T-Mobile will begin selling phones compatible with its network at MetroPCS stores later this quarter, according to T-Mobile Chief Marketing Officer Mike Sievert.

The goal is to sell only T-Mobile-compatible phones at MetroPCS stores by the end of the year. The move will help accelerate the migration of customers from the MetroPCS network to that of T-Mobile, Sievert told CNET on Wednesday.

T-Mobile was reborn today, appearing for the first time under the ticker TMUS as an independent and U.S.-based publicly traded company on the New York Stock Exchange. This follows the company's merger with MetroPCS. The deal gives T-Mobile a strong regional prepaid brand in MetroPCS, as well as the wireless spectrum that goes with it.

Rather than try to straddle two networks, as Sprint disastrously did with Nextel, T-Mobile is looking to move customers off the MetroPCS network and shut it down as quickly as possible. Still, Sievert said the process to get all MetroPCS customers to switch networks will likely occur over "the next couple of years."

"The economics suggest it will take some time," Sievert said.

In the meantime, Sievert said there remains a lot of value in the MetroPCS brand, and the company may extend the MetroPCS service beyond its current geography, using T-Mobile's broader network to expand the offering to new markets.

For now, MetroPCS customers won't see a lot of changes to their service. The prepaid provider offers unlimited plans that range between $40 and $60 -- a $10 discount to T-Mobile's range of plans, which go from $50 to $70 a month.

T-Mobile's service and coverage are superior to MetroPCS, justifying the price difference, but Sievert suggested that the company would shake up some of the pricing down the line.
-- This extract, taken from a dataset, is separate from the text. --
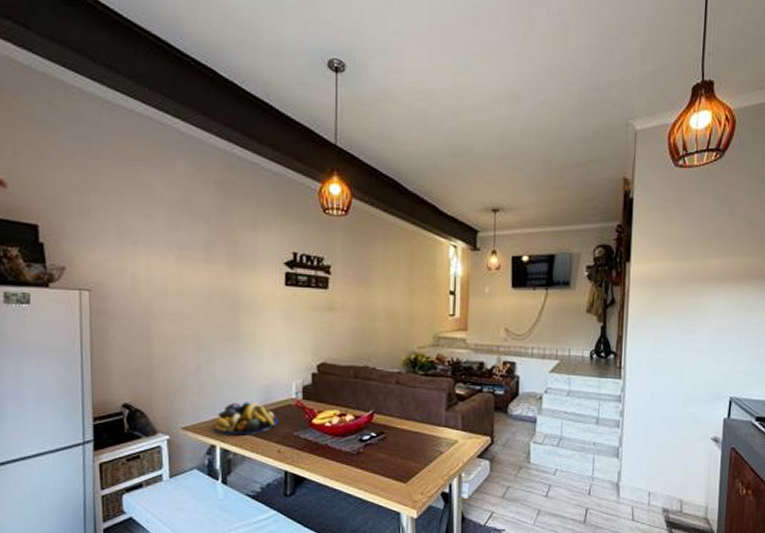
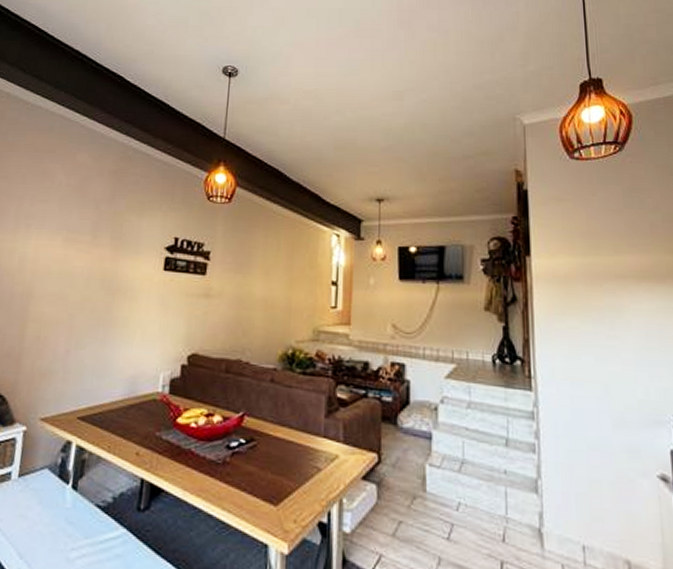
fruit bowl: present [213,402,278,435] -> none [72,392,141,433]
He declined to go into specifics.

"It's hard to make a prediction on where that will go," he said.

Sievert said that the radical changes with the company's ownership structure aren't changing its strategy to upend the wireless industry with its no-contract and no-subsidy pricing.

"What's changing," he said, "is the resources we have to execute on that strategy. It's so critical."